[Collected data entries]

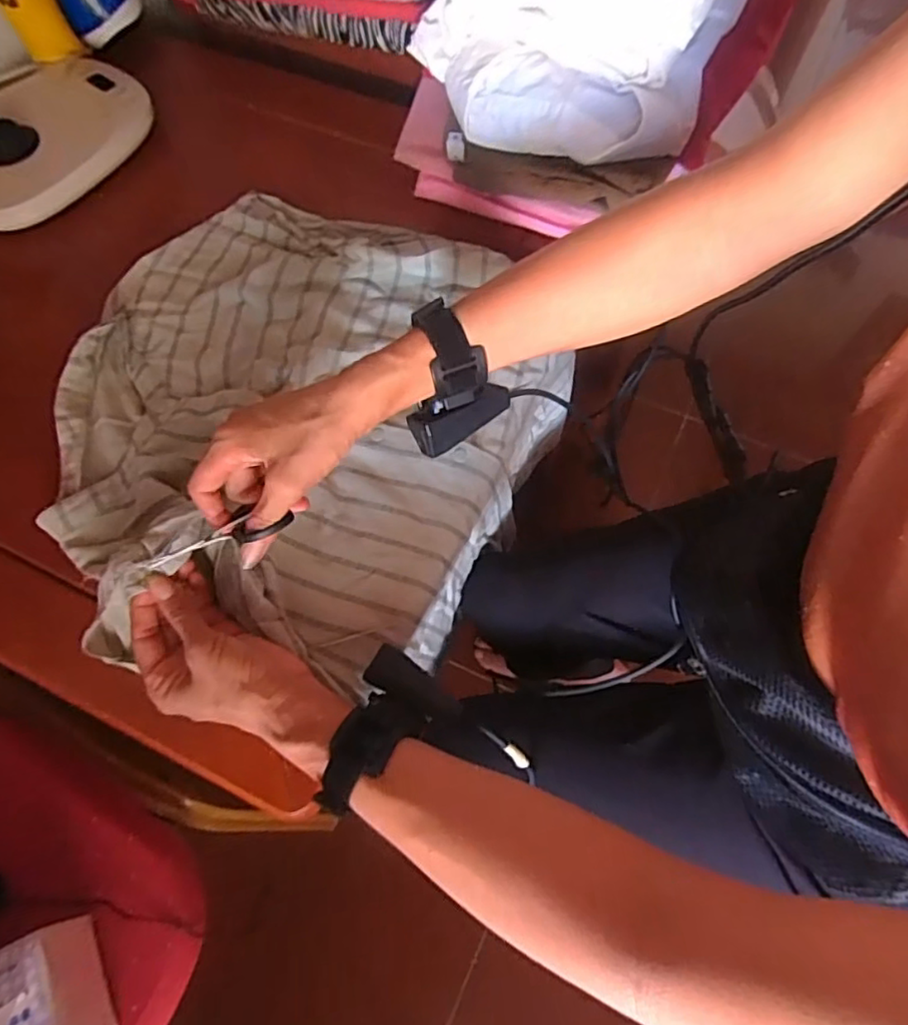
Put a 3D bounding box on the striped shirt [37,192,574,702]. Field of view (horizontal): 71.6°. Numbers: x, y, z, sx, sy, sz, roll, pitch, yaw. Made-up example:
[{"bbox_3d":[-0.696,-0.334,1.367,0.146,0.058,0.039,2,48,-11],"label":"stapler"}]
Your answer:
[{"bbox_3d":[-0.120,-0.087,0.512,0.401,0.082,0.412,-1,68,2],"label":"striped shirt"}]

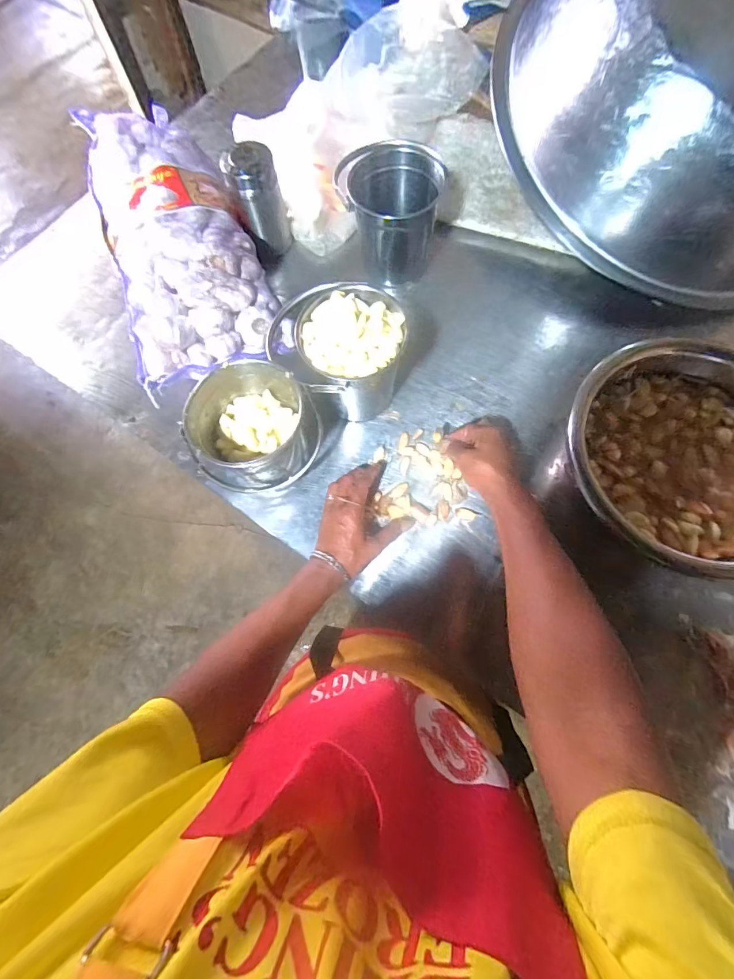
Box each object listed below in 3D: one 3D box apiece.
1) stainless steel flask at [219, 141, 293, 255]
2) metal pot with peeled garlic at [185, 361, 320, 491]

# Exercise brief
The records above should be written out exactly, and the images dropped.

# Reply to the task
Put a 3D bounding box on the striped shirt [37,192,574,702]. Field of view (horizontal): 71.6°. Numbers: x, y, z, sx, sy, sz, roll, pitch, yaw. Made-up example:
[{"bbox_3d":[-0.696,-0.334,1.367,0.146,0.058,0.039,2,48,-11],"label":"stapler"}]
Your answer:
[{"bbox_3d":[-0.120,-0.087,0.512,0.401,0.082,0.412,-1,68,2],"label":"striped shirt"}]

Box each object listed below in 3D: one 3D box apiece.
1) stainless steel flask at [219, 141, 293, 255]
2) metal pot with peeled garlic at [185, 361, 320, 491]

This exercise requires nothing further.